床鳴りが長期間続く場合、束の劣化だけでなく大引き自体の変形が進んでいることもあります。この段階では床束交換だけでは対処できないため、早期発見が非常に重要です。床鳴りが気になったら、まず床下点検口から床下を目視確認するか、専門業者に診てもらうことをおすすめします。
参考:床鳴りと床束の関係について詳しくはこちら
新築住宅で起こる床鳴りの原因でよくある事象 - HIあすなろ事務所
リフォームで床束を交換する場合、作業内容と費用の目安は以下の通りです。
どちらの素材を選ぶかが条件です。
住環境に合わせた素材選びが重要です。 海沿いや湿気の多い地域では、塩害・腐食リスクが低い樹脂束が推奨されます。内陸部で通気が確保できている環境なら、鋼製束のほうが耐荷重性能が高く長持ちします。

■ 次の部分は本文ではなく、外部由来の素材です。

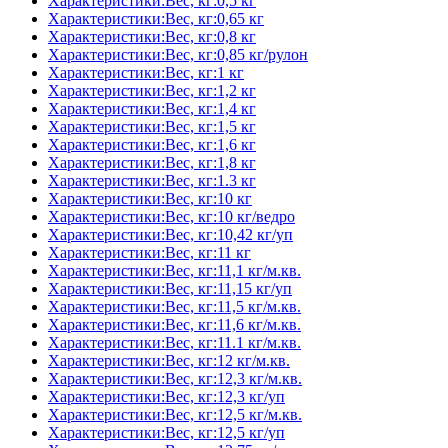
Характеристики:Вес, кг:0,5 кг
Характеристики:Вес, кг:0,65 кг
Характеристики:Вес, кг:0,8 кг
Характеристики:Вес, кг:0,85 кг/рулон
Характеристики:Вес, кг:1 кг
Характеристики:Вес, кг:1,2 кг
Характеристики:Вес, кг:1,4 кг
Характеристики:Вес, кг:1,5 кг
Характеристики:Вес, кг:1,6 кг
Характеристики:Вес, кг:1,8 кг
Характеристики:Вес, кг:1.3 кг
Характеристики:Вес, кг:10 кг
Характеристики:Вес, кг:10 кг/ведро
Характеристики:Вес, кг:10,42 кг/уп
Характеристики:Вес, кг:11 кг
Характеристики:Вес, кг:11,1 кг/м.кв.
Характеристики:Вес, кг:11,15 кг/уп
Характеристики:Вес, кг:11,5 кг/м.кв.
Характеристики:Вес, кг:11,6 кг/м.кв.
Характеристики:Вес, кг:11.1 кг/м.кв.
Характеристики:Вес, кг:12 кг/м.кв.
Характеристики:Вес, кг:12,3 кг/м.кв.
Характеристики:Вес, кг:12,3 кг/уп
Характеристики:Вес, кг:12,5 кг/м.кв.
Характеристики:Вес, кг:12,5 кг/уп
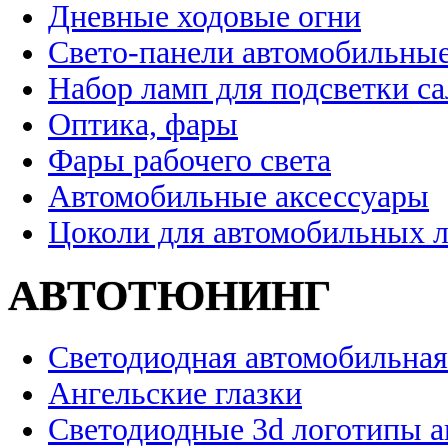
Дневные ходовые огни
Свето-панели автомобильны
Набор ламп для подсветки с
Оптика, фары
Фары рабочего света
Автомобильные аксессуары
Цоколи для автомобильных 
АВТОТЮНИНГ
Светодиодная автомобильная
Ангельские глазки
Светодиодные 3d логотипы 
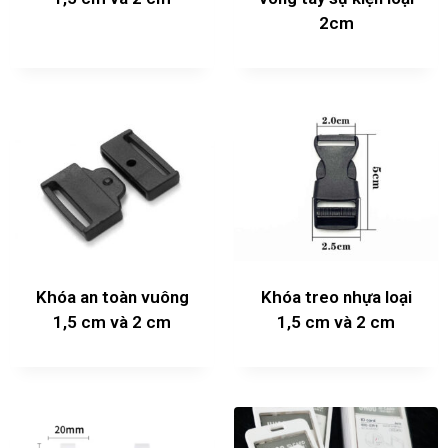
2cm
Khóa an toàn vuông
Khóa treo nhựa loại
1,5 cm và 2 cm
1,5 cm và 2 cm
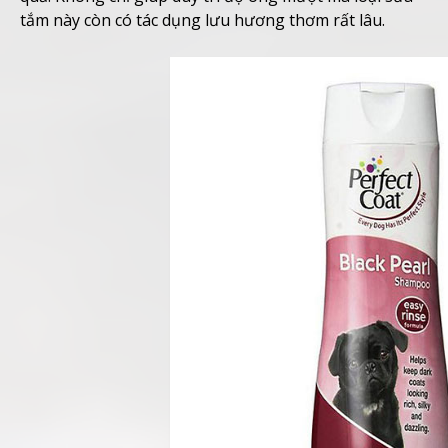
tắm này còn có tác dụng lưu hương thơm rất lâu.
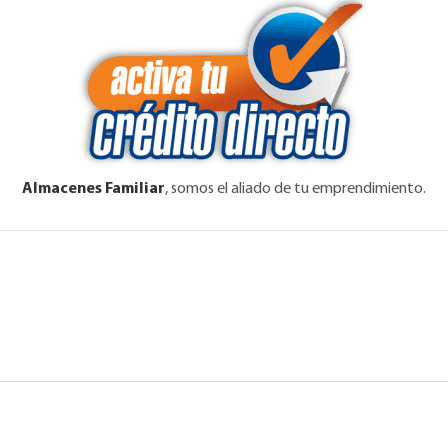
Almacenes Familiar
, somos el aliado de tu emprendimiento.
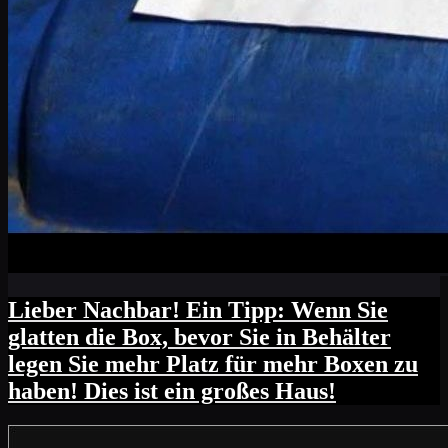
Lieber Nachbar! Ein Tipp: Wenn Sie
glatten die Box, bevor Sie in Behälter
legen Sie mehr Platz für mehr Boxen zu
haben! Dies ist ein großes Haus!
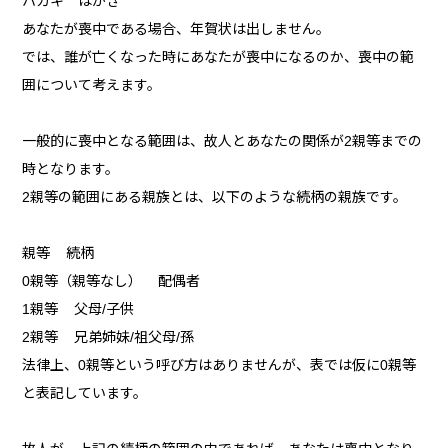
ハガキ はがき
あなたが喪中である場合、年賀状は出しません。
では、誰が亡くなった時にあなたが喪中になるのか、喪中の範
囲について考えます。
一般的に喪中となる範囲は、故人とあなたの関係が2親等までの
時となります。
2親等の範囲にある親族とは、以下のような続柄の親族です。
親等 続柄
0親等（親等なし） 配偶者
1親等 父母/子供
2親等 兄弟姉妹/祖父母/孫
法律上、0親等という呼び方はありませんが、表では仮に0親等
と表記しています。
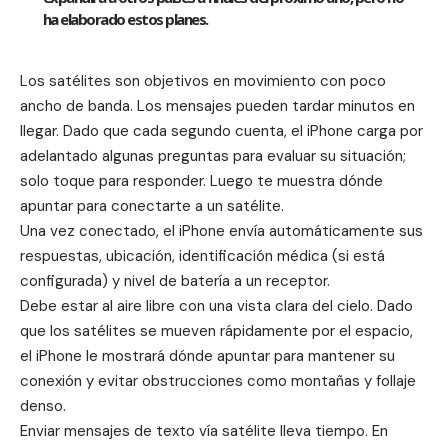
ha elaborado estos planes.
Los satélites son objetivos en movimiento con poco
ancho de banda. Los mensajes pueden tardar minutos en
llegar. Dado que cada segundo cuenta, el iPhone carga por
adelantado algunas preguntas para evaluar su situación;
solo toque para responder. Luego te muestra dónde
apuntar para conectarte a un satélite.
Una vez conectado, el iPhone envía automáticamente sus
respuestas, ubicación, identificación médica (si está
configurada) y nivel de batería a un receptor.
Debe estar al aire libre con una vista clara del cielo. Dado
que los satélites se mueven rápidamente por el espacio,
el iPhone le mostrará dónde apuntar para mantener su
conexión y evitar obstrucciones como montañas y follaje
denso.
Enviar mensajes de texto vía satélite lleva tiempo. En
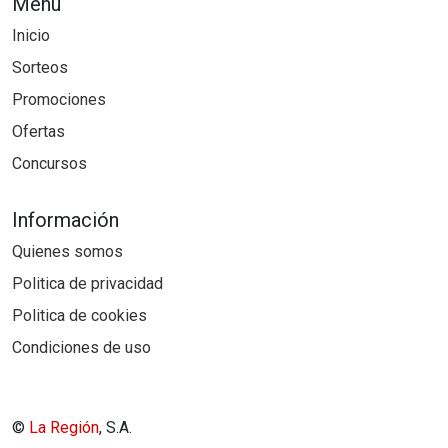
Menú
Inicio
Sorteos
Promociones
Ofertas
Concursos
Información
Quienes somos
Politica de privacidad
Politica de cookies
Condiciones de uso
©
La Región
, S.A.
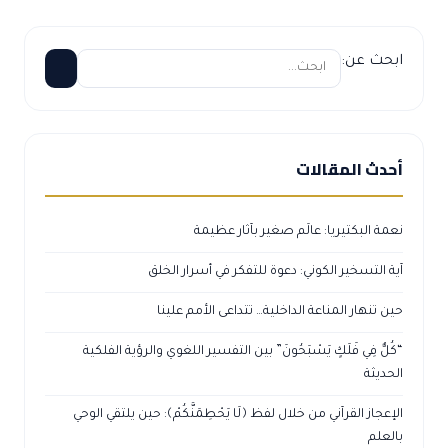
ابحث عن:
أحدث المقالات
نعمة البكتيريا: عالَم صغير بآثار عظيمة
آية التسخير الكوني: دعوة للتفكر في أسرار الخلق
حين تنهار المناعة الداخلية… تتداعى الأمم علينا
“كُلٌّ فِي فَلَكٍ يَسْبَحُونَ” بين التفسير اللغوي والرؤية الفلكية
الحديثة
الإعجاز القرآني من خلال لفظ ﴿لَا يَحْطِمَنَّكُمْ﴾: حين يلتقي الوحي
بالعلم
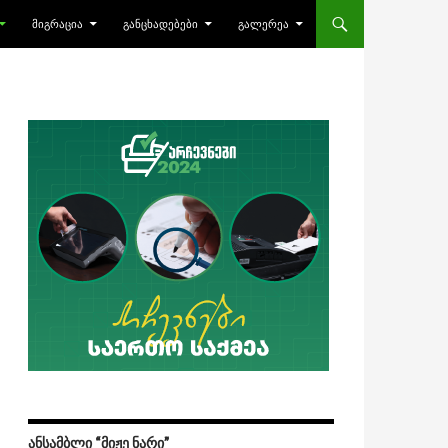
ᲛᲘᲒᲠᲐᲪᲘᲐ
ᲒᲐᲜᲪᲮᲐᲓᲔᲑᲔᲑᲘ
ᲒᲐᲚᲔᲠᲔᲐ
ᲐᲜᲡᲐᲛᲑᲚᲘ “ᲛᲘᲟᲔ ᲜᲐᲠᲘ”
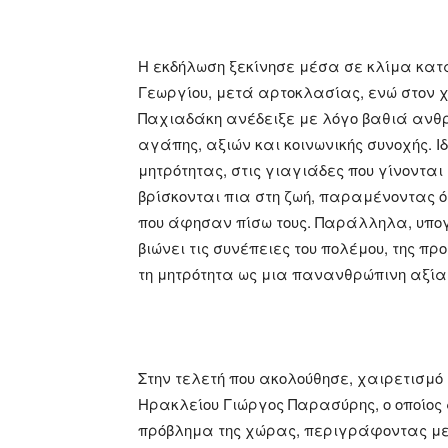
Η εκδήλωση ξεκίνησε μέσα σε κλίμα κατά
Γεωργίου, μετά αρτοκλασίας, ενώ στον χ
Παχιαδάκη ανέδειξε με λόγο βαθιά ανθρ
αγάπης, αξιών και κοινωνικής συνοχής. 
μητρότητας, στις γιαγιάδες που γίνονται
βρίσκονται πια στη ζωή, παραμένοντας ό
που άφησαν πίσω τους. Παράλληλα, υπο
βιώνει τις συνέπειες του πολέμου, της 
τη μητρότητα ως μια πανανθρώπινη αξία
Στην τελετή που ακολούθησε, χαιρετισμό
Ηρακλείου Γιώργος Παρασύρης, ο οποίο
πρόβλημα της χώρας, περιγράφοντας με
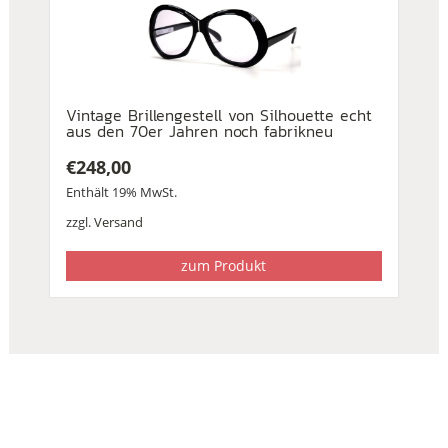
Vintage Brillengestell von Silhouette echt
aus den 70er Jahren noch fabrikneu
€
248,00
Enthält 19% MwSt.
zzgl.
Versand
zum Produkt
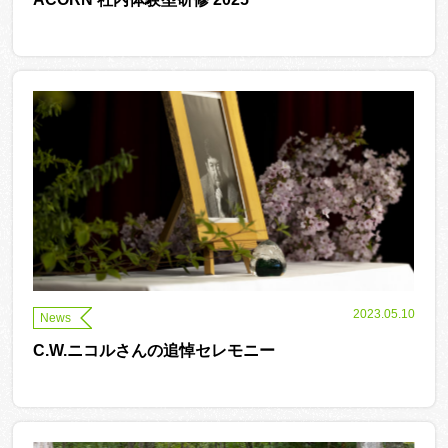
2023.05.10
News
C.W.ニコルさんの追悼セレモニー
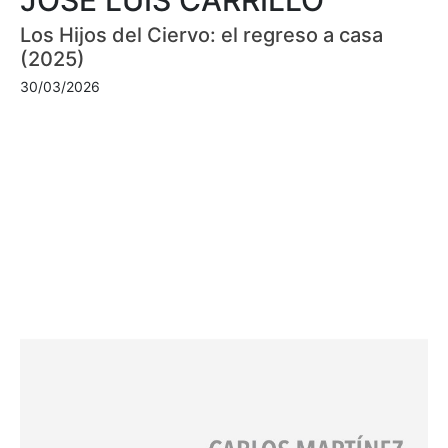
Los Hijos del Ciervo: el regreso a casa
(2025)
30/03/2026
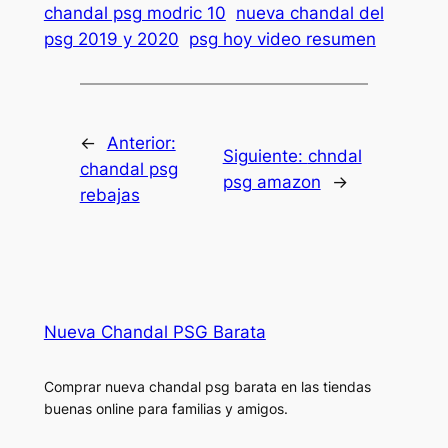
chandal psg modric 10
nueva chandal del
psg 2019 y 2020
psg hoy video resumen
←
Anterior:
Siguiente:
chndal
chandal psg
psg amazon
→
rebajas
Nueva Chandal PSG Barata
Comprar nueva chandal psg barata en las tiendas
buenas online para familias y amigos.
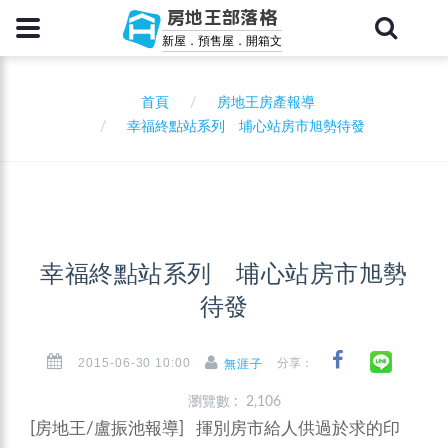
房地王部落格
新屋．預售屋．開箱文
首頁
房地王房產報導
幸福終點站系列 埔心站房市旭勢待發
幸福終點站系列 埔心站房市旭勢
待發
2015-06-30 10:00
分享：
無涯子
瀏覽數 : 2,106
[房地王/盧振池報導] 揮別房市給人供過於求的印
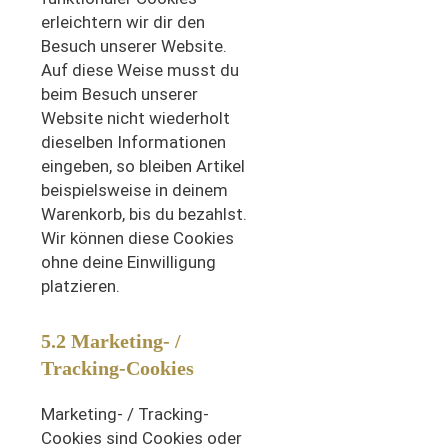
erleichtern wir dir den
Besuch unserer Website.
Auf diese Weise musst du
beim Besuch unserer
Website nicht wiederholt
dieselben Informationen
eingeben, so bleiben Artikel
beispielsweise in deinem
Warenkorb, bis du bezahlst.
Wir können diese Cookies
ohne deine Einwilligung
platzieren.
5.2 Marketing- /
Tracking-Cookies
Marketing- / Tracking-
Cookies sind Cookies oder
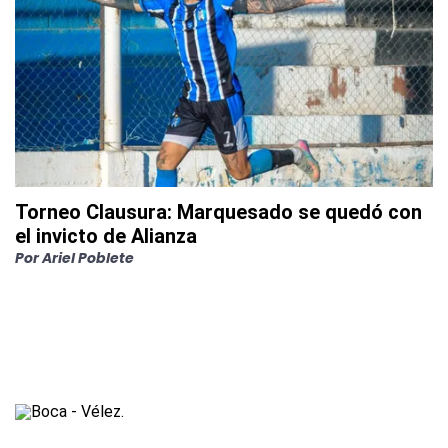
Torneo Clausura: Marquesado se quedó con
el invicto de Alianza
Por
Ariel Poblete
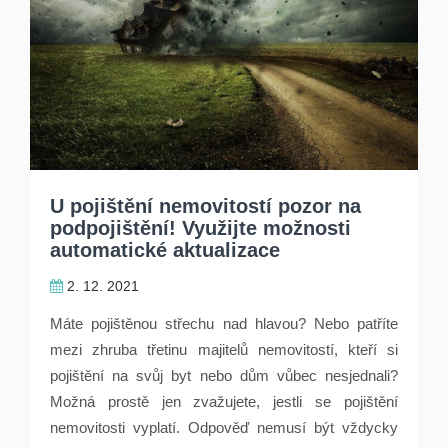
U pojištění nemovitostí pozor na
podpojištění! Využijte možnosti
automatické aktualizace
2. 12. 2021
Máte pojištěnou střechu nad hlavou? Nebo patříte
mezi zhruba třetinu majitelů nemovitostí, kteří si
pojištění na svůj byt nebo dům vůbec nesjednali?
Možná prostě jen zvažujete, jestli se pojištění
nemovitosti vyplatí. Odpověď nemusí být vždycky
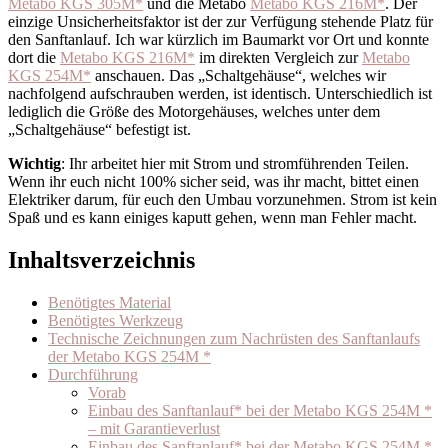
Metabo KGS 305M*
und die Metabo
Metabo KGS 216M*
. Der
einzige Unsicherheitsfaktor ist der zur Verfügung stehende Platz für
den Sanftanlauf. Ich war kürzlich im Baumarkt vor Ort und konnte
dort die
Metabo KGS 216M*
im direkten Vergleich zur
Metabo
KGS 254M*
anschauen. Das „Schaltgehäuse“, welches wir
nachfolgend aufschrauben werden, ist identisch. Unterschiedlich ist
lediglich die Größe des Motorgehäuses, welches unter dem
„Schaltgehäuse“ befestigt ist.
Wichtig
: Ihr arbeitet hier mit Strom und stromführenden Teilen.
Wenn ihr euch nicht 100% sicher seid, was ihr macht, bittet einen
Elektriker darum, für euch den Umbau vorzunehmen. Strom ist kein
Spaß und es kann einiges kaputt gehen, wenn man Fehler macht.
Inhaltsverzeichnis
Benötigtes Material
Benötigtes Werkzeug
Technische Zeichnungen zum Nachrüsten des Sanftanlaufs
der Metabo KGS 254M *
Durchführung
Vorab
Einbau des Sanftanlauf* bei der Metabo KGS 254M *
– mit Garantieverlust
Einbau des Sanftanlauf* bei der Metabo KGS 254M *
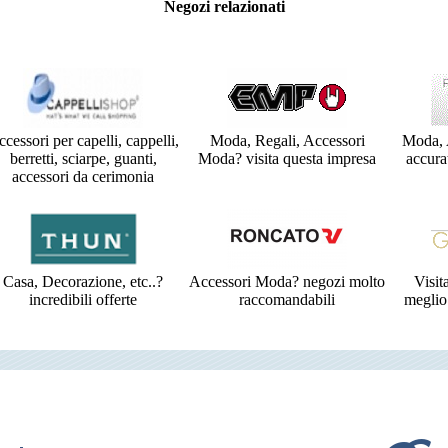
Negozi relazionati
cessori per capelli, cappelli,
Moda, Regali, Accessori
Moda, 
berretti, sciarpe, guanti,
Moda? visita questa impresa
accura
accessori da cerimonia
Casa, Decorazione, etc..?
Accessori Moda? negozi molto
Visit
incredibili offerte
raccomandabili
meglio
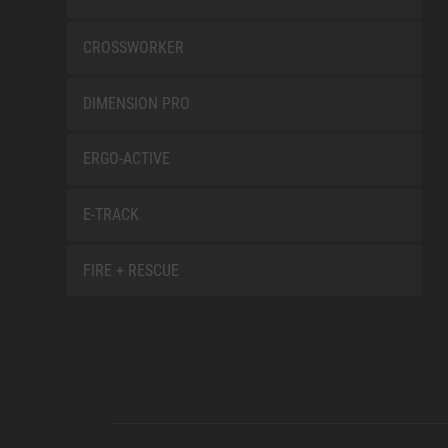
CROSSWORKER
DIMENSION PRO
ERGO-ACTIVE
E-TRACK
FIRE + RESCUE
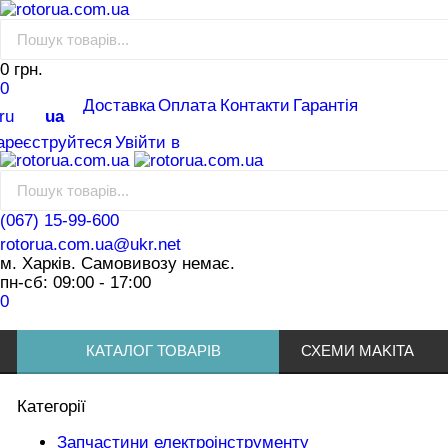
0 грн.
0
Доставка
Оплата
Контакти
Гарантія
ru
ua
ареєструйтеся
Увійти в
(067) 15-99-600
rotorua.com.ua@ukr.net
м. Харків. Самовивозу немає.
пн-сб: 09:00 - 17:00
0
КАТАЛОГ ТОВАРІВ
СХЕМИ MAKITA
Категорії
Запчастини електроінструменту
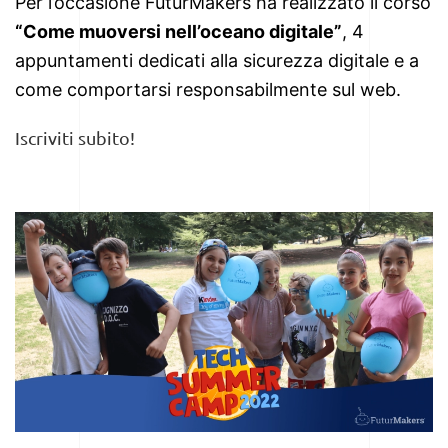
Per l’occasione FuturMakers ha realizzato il corso
“Come muoversi nell’oceano digitale”
, 4
appuntamenti dedicati alla sicurezza digitale e a
come comportarsi responsabilmente sul web.
Iscriviti subito!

また鋼製束にはL型とT型・フラット型があります。 大引きに互い違いに施工できる場合はL型を使い、施工スペースが限られる場合はT型・フラット型を選びます。リフォーム業者に相談する際は、床下の通気状況・居住地域・現在の束の状態を伝えると、適切な提案が受けられます。
参考:鋼製束・プラ束の選び方と種類について
床束(ゆかづか)ってなに? - 井原建設
意外ですね。床下点検は専門家だけの仕事と思われがちですが、床下点検口があれば一般の方でも確認できます。
まず確認すべきポイントは以下の通りです。
これは使えそうです。
床下の湿気対策として防湿シート(厚さ0.1mm以上のポリエチレンシート)を敷くことも、束の耐久性を高める有効な方法です。費用は10畳程度で材料費5,000〜15,000円程度と比較的手ごろです。
ただし、実際に束の交換や補修を行う作業は床下での狭い空間での施工になります。安全面・品質面から、補修・交換はプロのリフォーム業者に依頼することが基本です。DIYはあくまで「現状確認と早期発見」に留めておくのが賢明です。